Mike DiCenso wrote:Except that the point is that the 3 weeks is not the time it takes for them to get there. It is the time to get, plus turnaround at Alderaan, and then the trip home. You and others keep missing this. Furthermore, I'am not coming up with anything convoluted, just pointing out that the novelization has information about the character's intent that is not available in the film due to time constraints.
No, this is not the problem.
Besides, taking 1.5 weeks to make Tatooine -> Alderaan, and then the same time, roughly, to go back... is not likely, even if Alderaan had been on the distant other side of the galaxy, somewhere in an arm.
Simply speaking, there is no contradiction to the three weeks simply because there is nothing in the movie that does contradict it. Han's original plan to collect the money at Alderaan from Ben and the Alderaanian government simply got derailed as soon as it became apparent that the planet was destroyed, and then they get captured by the Death Star. The novelization simply let us in on this where the movie cannot.
I don't know why you can't wrap your head around it.
-Mike
Simple. My question: does the movie allow for Han to have spoken those words?
If no, then they never left his mouth, the book is wrong, as it would then, have put words in Han's mouth he never and could never have pronounced.
That's my position. As I can't verify on my own, that's why I'm asking you to tell me if Han could have said these words like they're put in the book.
Instead of coming with a simple reply, you obviously keep evading the question, which in my opinion is done because you don't seem to accept the resulting conclusion.
Kane Starkiller wrote:Mr. Oragahn wrote:I'm not sure he meant next day as day x+2, as within: day x (now), day x+1 (tomorrow) and day x+2 (next day).
I think next day was, well, just what you get just after midnight has ticked.

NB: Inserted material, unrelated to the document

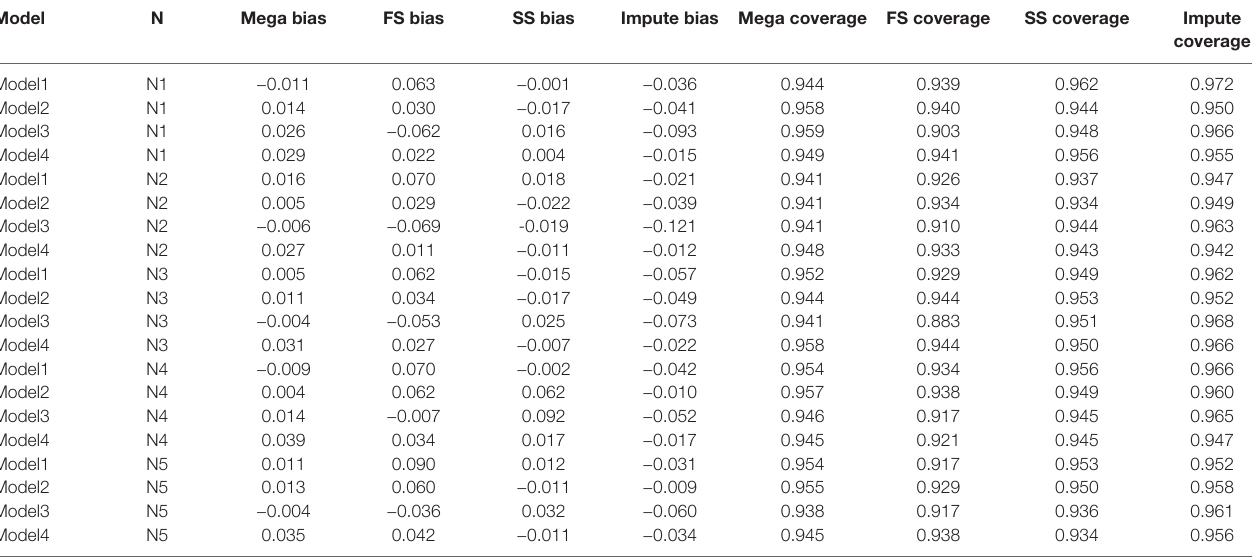
FS, factor score meta-analysis; Mega, BFIM SEM mega-analysis; SS, mean score meta-analysis; Impute, multiple imputation.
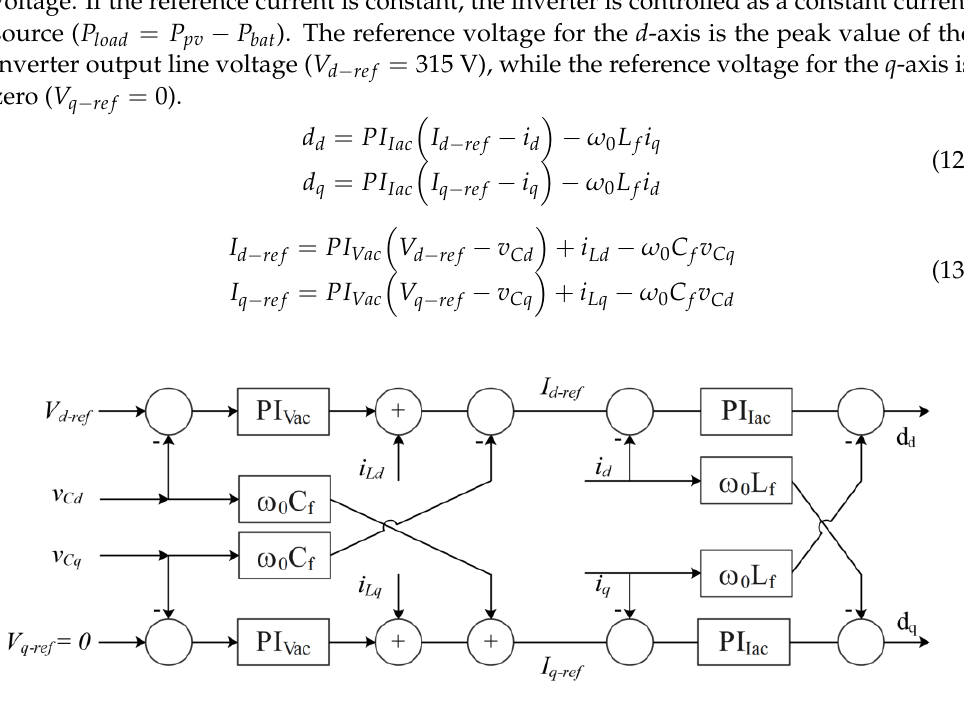
Figure 13 . Block diagram of inverter controller. Figure 13. Block diagram of inverter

No what he meant to say is that dawn at which Anakin embarks for Geonosis and dawn at which Mace talks with Yoda are two different dawns. Therefore he concludes that it took at least 21 hours for Anakin and Amidala to get there. He doesn't explain why we should assume that those are two different dawns. It is obvious that it is one and the same dawn unless Mace waited 21 hours to finally decide to send help to Obi-Wan. Thus the actual trip was no more than an hour or so.
I see the problem here. The lighting in the senate scene at dawn seems rather faint, while it should be definitively brighter than what it was when all the club was having a meeting at Palpatine's office, while looking the late relayed message from Obi-Wan.
Sunrises are rather fast, and no matter transport Windu would have took, the mere fact of leaving Palpatine's office, and going into the alcove to meet Yoda, would a good number of minutes.
Even more, since Yoda was already there, while both Windu and Yoda were in the same room when Obi-Wan's message arrived.
In terms of bureaucracy, it is believable that it would take several hours to organize the senate session. Actually, I can't really picture, logically, such an important senate sessions occuring a mere tens of minute after the message scene.
Saying it is unlikely would be an understatement. What was about to happen in the senate is not something that occurs lightly. But, on the same hand, it is possible that a senate session was planned anyway, and about to start 15 minutes after the message scene.
It feels a tad rushed, but it could fit.
That said, if Robert's day long estimate is wrong, I don't see how those saying the dawns are the same could claim any travel time.
Because when the film leaves the senate, after Palpatine announcing the Grand Army and Yoda and Windu deciding what to do, there's no way to prove that Padmé and Anakin's arrival at Geonosis occurs immediately thereafter.
The camera cuts, and the cuts in SW are notorious for swallowing periods which can be rather long.
Robert's argumentation serves to show that the trip couldn't be quicker than X hours.
The rebuttal side, for a lack of better terms, has a good point as well, but can't prove much about the trip's duration anyway. Anakin and Padmé could have arrived at Geonosis while it could have been midday or even the afternoon at Coruscant, unless I missed a detail.
It could have occured the minute after we left the senate, an hour after, or many hours after.
No?
As a sidenote, Padmé says something along the lines that Windu and co won't be there (Geonosis) in time to save Obi-Wan, as they'd have to cross half the galaxy.
Which for one fits with the EU map, in terms of relative distance percentages.
Tatooine is extremely close to Geonosis, less than one parsec. So the distance between Tatooine and Coruscant is roughly half the galaxy, and that, again, Maul covered it in a matter of one day, more or less. I don't see a royal and diplomatic ship taking infinitely more time than that.
Another point: globally, I've noticed that the whole senatorial sector is lit at an angle of 45° around midday. When Anakin, Jar Jar and Padmé are in the damsel's apartments, the shadows are cast at 45°, and globally, considering the amount of lit scenes occuring before that scene, and the amount of lit scenes occuring after that scene, we're somewhere in the middle of the day.
This lighting angle can be found in multiple occasion in the senatorial sector.